*Required work:*
In the Tundra accessories guide, write out the part that opens with "Weathertech makes some" and closes with "on your floors.", substituting "rubber studs" for "rubber spikes".

*Reading text:*
The Toyota Tundra is a great 4×4 vehicle right off the showroom floor; big V8, 4WD, plenty of towing, and hauling capacity for anything you need. Not only that, there’s a wide variety of accessories for the aftermarket, so you can tailor your Tundra to suit your needs. In our Toyota Tundra Accessories Guide, we’re going to look at some of the best accessories you can fit into your Tundra. Let’s get started.
Floor mats may not seem like much of an accessory to add, but in the depths of winter and during the spring when mud and snow are everywhere, a good set of floor mats with raised sides and channels will work wonders for protecting your interior. Not only that, a nice set of rubber floormats laid over your Tundra’s carpet will keep it somewhat pristine throughout ownership.
Weathertech makes some of the best floor mats around; they’re heavy, tough, grippy, and don’t move an inch once they’re on the floor, thanks to rubber spikes. Deep channels and high sides keep the mud and snow on the floormats where it belongs, not leaking through your carpet and creating small ecosystems on your floors.

*Records provided:*
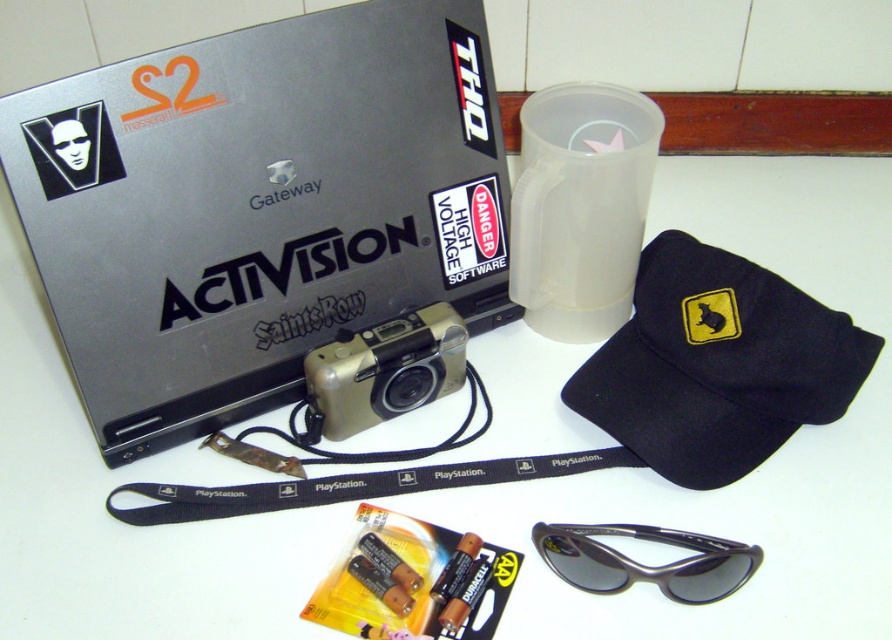
You are looking at the image and want to determine which of the two points, point (160, 500) or point (560, 531), is closer to you. Based on the spatial arrangement, which point is nearer?

Point (160, 500) is further to the viewer than point (560, 531). Wait, no, the description says the first point is further to the viewer, so the second point is closer. Hmm, need to clarify. The question asks which is closer to you. Since point A is further to the viewer, meaning it is closer to the observer, while point B is further away. Wait, the description says point A is further to the viewer than point B. So point A is closer to the viewer, so the answer is point A is closer. Therefore, the first

What is the exact coordinate of the black fabric lanyard at center?

The black fabric lanyard at center is located at coordinate point (351, 484).

You are organizing items on a table and need to move the metallic silver camera at center and the black fabric lanyard at center. Which item is closer to you when looking from the front of the table?

The metallic silver camera at center is closer to you because the black fabric lanyard at center is behind it.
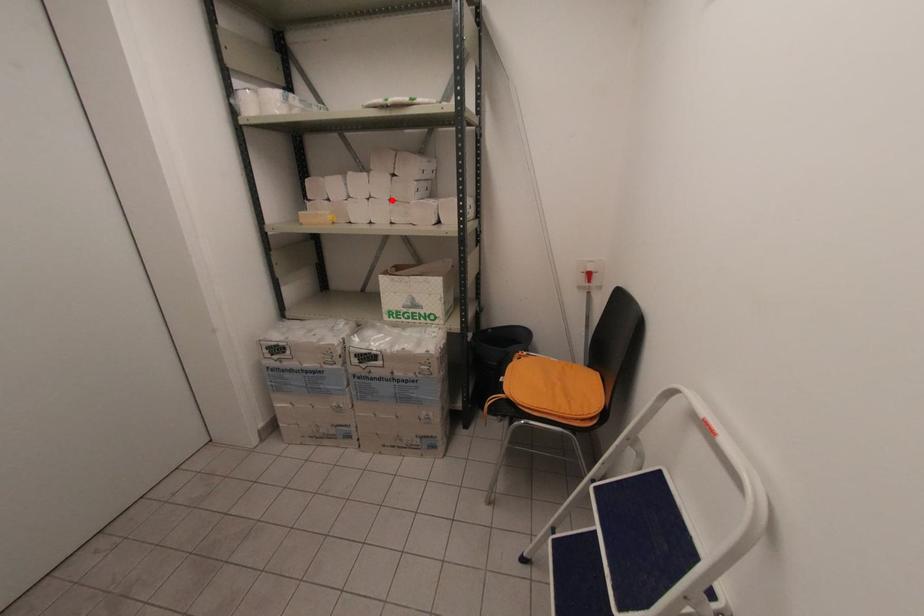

*Answer to the exercise:*
Weathertech makes some of the best floor mats around; they’re heavy, tough, grippy, and don’t move an inch once they’re on the floor, thanks to rubber studs. Deep channels and high sides keep the mud and snow on the floormats where it belongs, not leaking through your carpet and creating small ecosystems on your floors.